Click Here to Learn How Morris-Hall PLLC is helping clients during the COVID-19 pandemic.

Annual Gift Tax Exclusion vs. Lifetime Gift Tax Exemption

Have you ever wondered how much money you can give to your family or friends without having to pay gift tax? You are not alone if the answer is yes! Below are some of the more common questions about gift tax, according to the Internal Revenue Service.

What is considered a gift?
Any transfer to an individual, either directly or indirectly, where full consideration is not received in return.

Who pays the gift tax?
The donor is generally responsible for paying the gift tax.

What can be excluded from gifts?

  1. Gifts that are less than the annual exclusion for the calendar year.
  2. Tuition or medical expenses you pay for someone.
  3. Gifts to your spouse.
  4. Gifts to a political organization for its use.

Gifts to qualifying charities are deductible from the value of the gift(s) made.

The federal gift tax has two “exclusions” or “exemptions.” These two include one that applies on an annual basis (annual gift tax exclusion) and the other that applies over the taxpayer’s entire lifetime (lifetime gift tax exemption). I often meet with clients that confuse these two, and mistakenly think that for 2013 Congress raised the $13,000 annual gift tax exclusion to $5,000,000.

The annual gift tax exclusion is the amount that can be given away by a taxpayer in any one year to any number of people free from any federal gift tax consequences. For 2013, the annual gift tax exclusion is $14,000 per person. So, as long as a lump sum gift or smaller gifts made to the same person in 2013 don’t exceed $14,000, there is no federal gift tax due.

In contrast, the lifetime gift tax exemption is the amount that can be given away by a taxpayer over his or her entire lifetime to any number of people that will be free from gift taxes but will reduce the amount that can be given away by the taxpayer tax free after death. For 2013, the lifetime gift tax exemption is $5,000,000, indexed for inflation, which is the same as the federal estate tax exemption. It’s important to remember that if you gift away any amount of your lifetime gift tax exemption, then this amount will be subtracted from your federal estate tax exemption after you die.

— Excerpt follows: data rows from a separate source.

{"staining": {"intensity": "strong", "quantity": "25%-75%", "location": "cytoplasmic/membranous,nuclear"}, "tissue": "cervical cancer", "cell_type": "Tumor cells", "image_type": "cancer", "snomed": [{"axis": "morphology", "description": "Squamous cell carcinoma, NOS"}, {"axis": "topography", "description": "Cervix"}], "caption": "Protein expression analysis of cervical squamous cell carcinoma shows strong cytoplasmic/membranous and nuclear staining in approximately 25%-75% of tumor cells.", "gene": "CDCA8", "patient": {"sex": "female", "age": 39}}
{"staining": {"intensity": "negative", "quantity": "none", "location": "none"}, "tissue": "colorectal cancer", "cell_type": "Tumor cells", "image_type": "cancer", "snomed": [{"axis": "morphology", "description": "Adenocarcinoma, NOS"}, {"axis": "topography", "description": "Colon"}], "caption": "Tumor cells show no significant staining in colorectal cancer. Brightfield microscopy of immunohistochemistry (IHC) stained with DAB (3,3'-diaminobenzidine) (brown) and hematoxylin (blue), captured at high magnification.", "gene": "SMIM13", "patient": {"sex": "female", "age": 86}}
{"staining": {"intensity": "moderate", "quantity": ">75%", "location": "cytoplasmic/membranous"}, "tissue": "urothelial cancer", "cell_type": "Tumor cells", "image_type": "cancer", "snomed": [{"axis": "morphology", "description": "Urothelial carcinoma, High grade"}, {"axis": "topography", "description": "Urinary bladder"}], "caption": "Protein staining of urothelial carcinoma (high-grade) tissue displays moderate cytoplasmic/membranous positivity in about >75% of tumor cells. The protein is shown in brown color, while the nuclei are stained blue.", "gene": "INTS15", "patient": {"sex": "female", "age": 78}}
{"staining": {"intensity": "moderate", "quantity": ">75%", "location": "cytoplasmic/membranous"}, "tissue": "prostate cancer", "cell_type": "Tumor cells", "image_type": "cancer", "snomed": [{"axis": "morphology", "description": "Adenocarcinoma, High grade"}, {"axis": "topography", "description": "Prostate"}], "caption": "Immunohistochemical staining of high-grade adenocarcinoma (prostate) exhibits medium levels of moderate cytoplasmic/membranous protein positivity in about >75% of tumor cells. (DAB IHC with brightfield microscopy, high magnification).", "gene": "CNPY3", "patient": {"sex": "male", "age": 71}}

If you have questions or would like to schedule a free consultation, contact our office at 888.222.1328 today!

About Morris Hall:
At Morris Hall, we have focused our legal practice on estate planning for over 40 years.  Along with estate planning, our attorneys help clients and their families with matters of probate, trust administration, wills, power of attorneys, business planning, succession planning, legacy planning, charitable gifting and other important legal aspects.  We also have divisions in financial, real estate and accounting to help you incorporate all of your planning together, ensuring that everything works perfectly for your needs and situation. Our Arizona offices are located in Phoenix, Mesa, Scottsdale, Cave Creek, Tucson, Prescott, Flagstaff and Arrowhead.  Our New Mexico offices are located in Albuquerque, Las Cruces and Santa Fe.  Contact us today at 888.222.1328 to schedule an appointment!

This blog should be used for informational purposes only.  It does not create an attorney-client relationship with any reader and should not be construed as legal advice.  If you need legal advice, please contact an attorney in your community who can assess the specifics of your situation.

5 Comments

  • sean says:

    Other web site indicate $5120k lifetime gift exclusion was expired 2012; it is 1 million in 2013. Which is correct? Thank you.

    • Morris, Hall & Kinghorn says:

      Hi Sean,

      They may have been writing that prior to 2013 perhaps. The law was set up to expire in 2013 and the exemption would return to $1 million. However, congress passed a new bill to keep the exemption at $5 million (as indexed for inflation). Hope that answers your question!

  • Gloria S. Valdez says:

    Very succinct and informative entry. I’m almost entirely clueless concerning estate and investment taxes. How does this apply to early withdrawal from a 401k or PERA account? My husband lost a well-paying job last week and it will take awhile to find an adequate replacement. We don’t have the adequate accessible savings to keep us afloat for three months. I hate to admit to that but truth is truth.

    • Morris, Hall & Kinghorn says:

      Hi Gloria,

      Unfortunately, I cannot answer this via web and would suggest that you meet with our financial department. They will provide you with a free consultation and will be happy to answer some questions over the phone as well. Their number is 602.257.0400.

      And don’t feel to bad, there are many people that have not set aside the funds for potential unemployment of other such difficulty. Hopefully he is able to find a job quickly and you will be back on your feet in no time!

  • Josef R. Smith says:

    I agree that Congress did not raise the annual allowed tax free amount to 5+million dollars. We have consulted a local estate attorney and he maintains that the annual allowable tax free amount is the 5+ million amount and can be applied in one year of giving. Do you know of anyone requesting an interpretation of the rule from the IRS in this regard and, if so where can one find a copy of the IRS interpretation?